I’m back!
Earlier I have described the OpenCalais Web Service.
The ecosystem of web services
The NASA Earth Observatory Glossary defines an ecosystem as “any natural unit or entity including living and non-living parts that interact to produce a stable system through cyclic exchange of materials” [NASA]. The concept can be applied to Internet-based applications that function as information-consuming or information producing “organisms” and that interact with each other in an interdependent way through exchange of information.
The IBM web site, on the other hand, defines “web services” as “self-contained, modular, distributed, dynamic applications that can be described, published, located, or invoked over the network to create products, processes, and supply chains.”
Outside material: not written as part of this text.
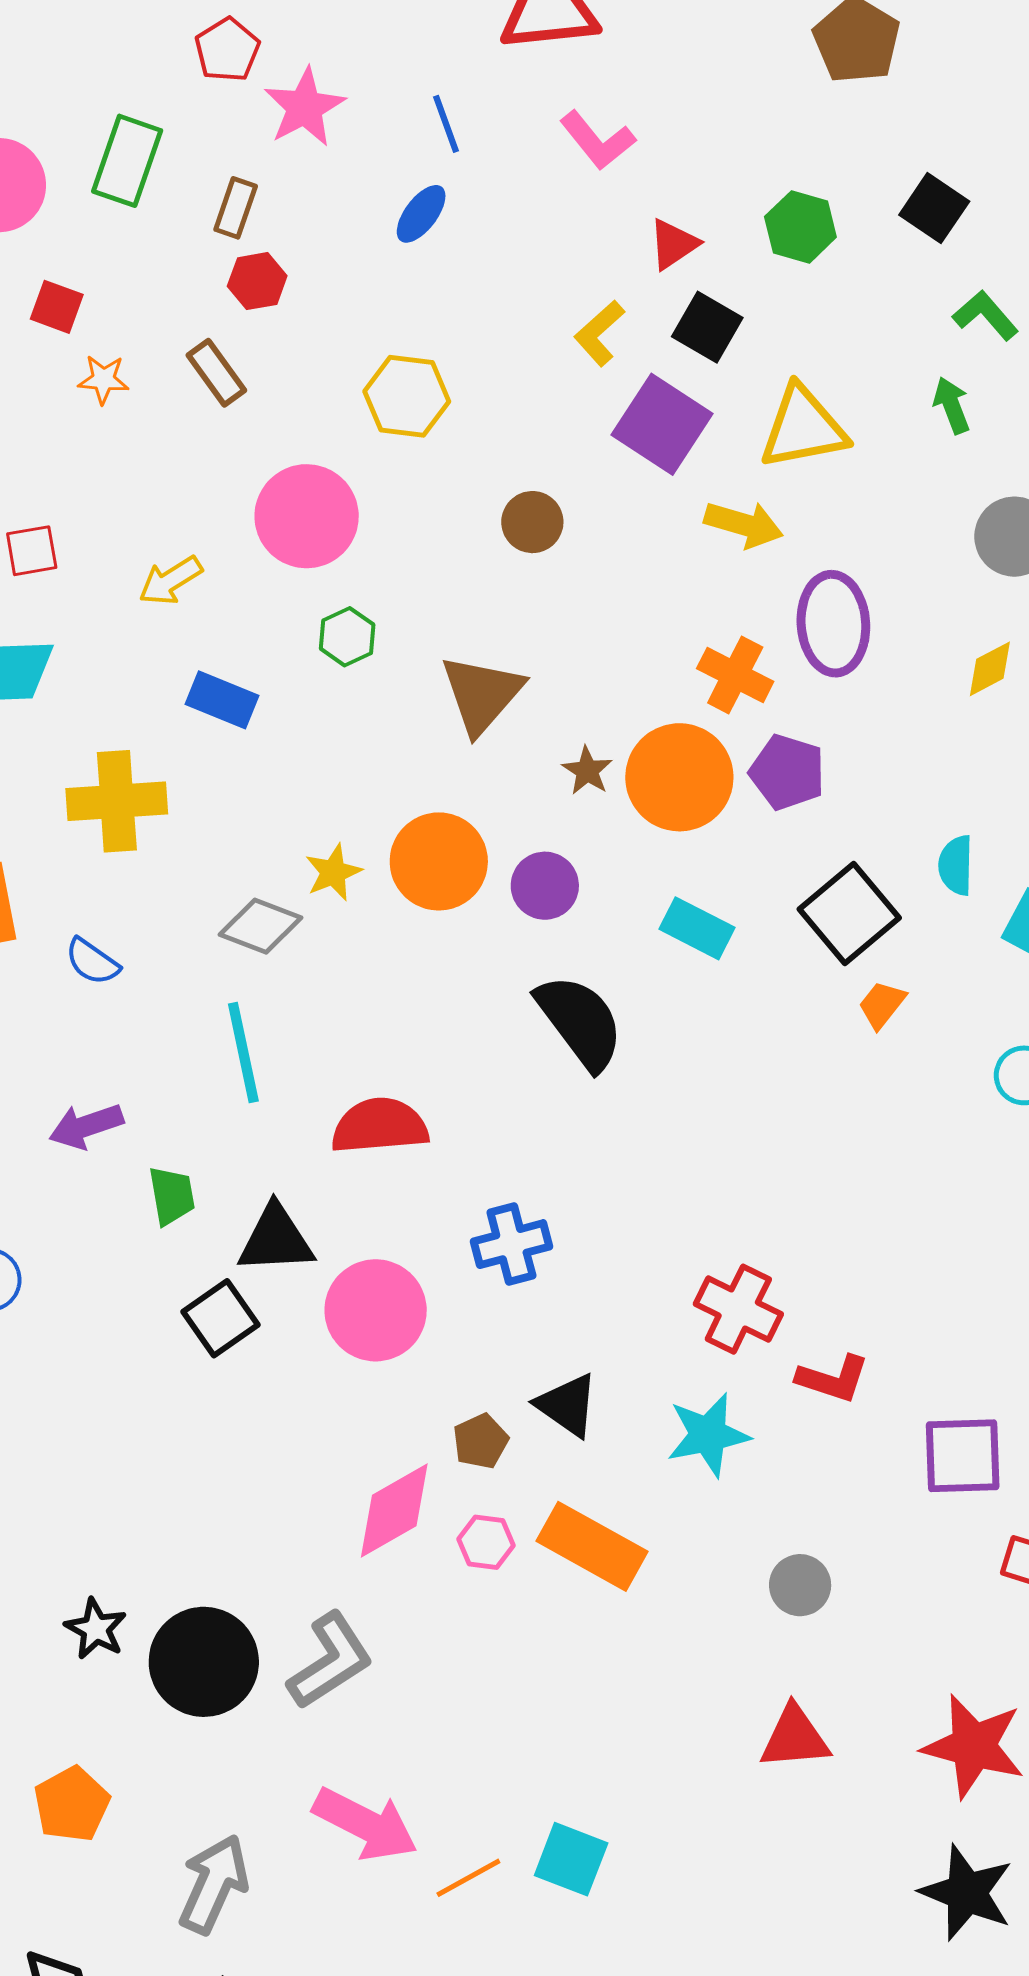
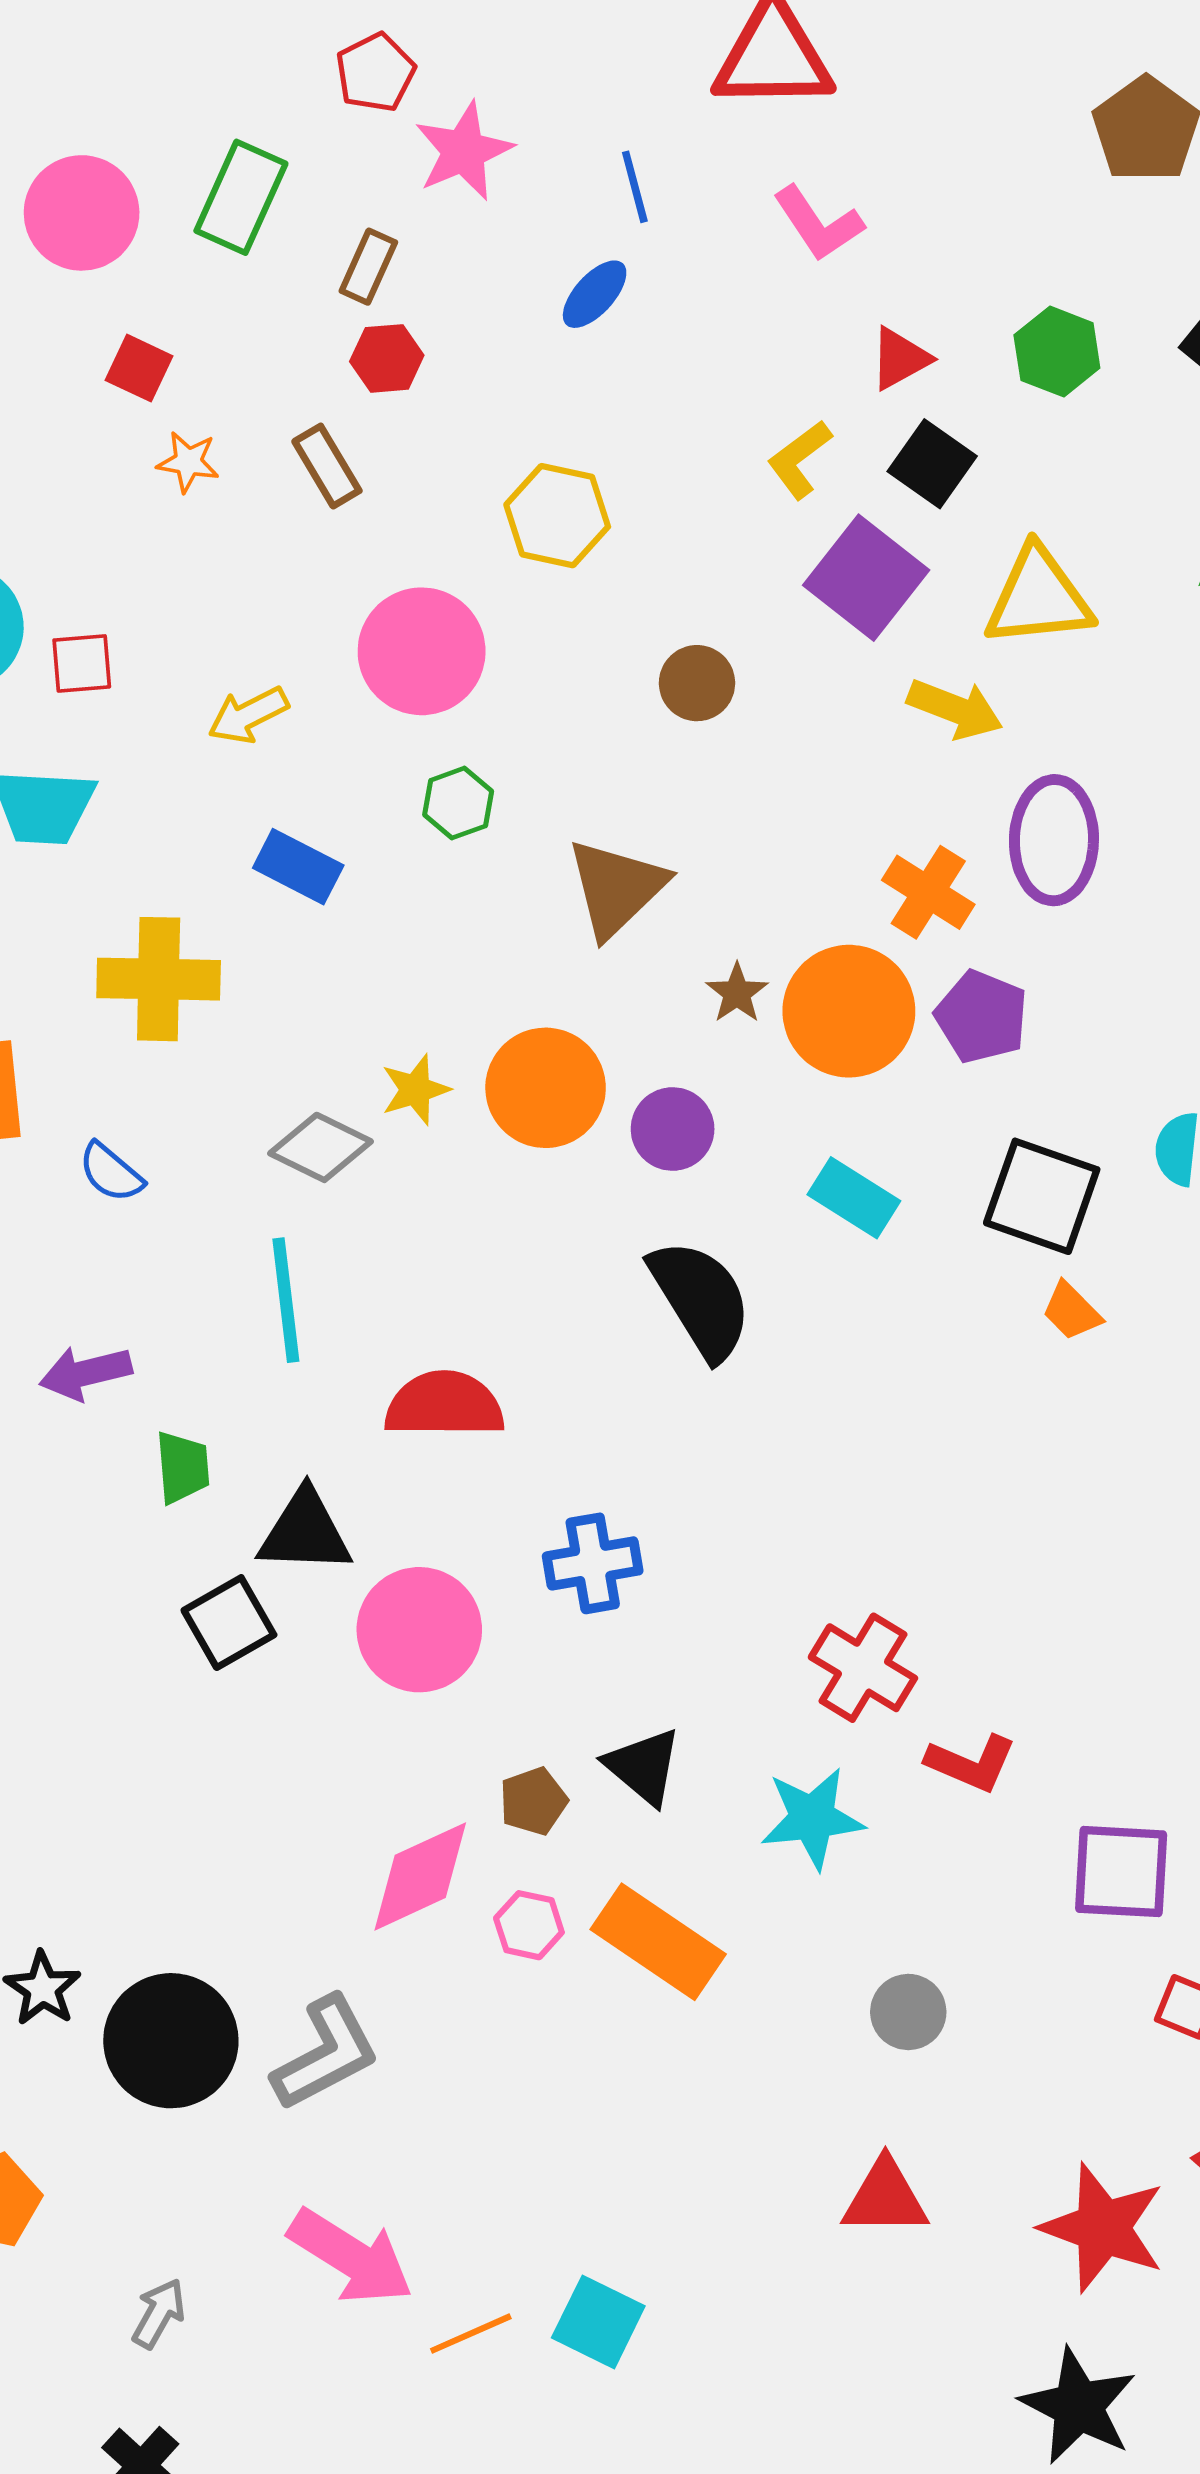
black square: (849, 914) -> (1042, 1196), turned -36
orange trapezoid: (882, 1005) -> (1072, 1311), turned -88
gray arrow: (214, 1884) -> (159, 2313), size x0.6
As discrete, possibly autonomous “organisms” in an Internet-based information ecosystem, web services-enabled applications expose data and/or service end points in multiple ways including Really Simple Syndication (RSS) feeds, and web services Application Programming Interfaces (APIs) using Simple Object Access Protocol (SOAP), XML Remote Procedure Call (XML-RPC) or REpresentational State Transfer (REST). Aside from the use of XML to embed data in responding to data or process requests, an increasing number of web service applications also provide responses using Javascript Object Notation (JSON). OpenCalais and Alchemy use Resource Description Framework (RDF), an XML-based semantic web format that structures data as triples (subject, predicate, object), to respond to API requests and both perform named entity disambiguation by linking to external knowledge bases (e.g., CIA Factbook, Wikipedia, Freebase). These web service applications may even provide machine learning-based services such as natural language processing (specifically named entity extraction and concept annotation), language detection and translation and text classification. Tools that enable semantic processing of content (not just classification) potentially allow exposing richer knowledge-based content embedded in unstructured data such as news about outbreaks and disasters.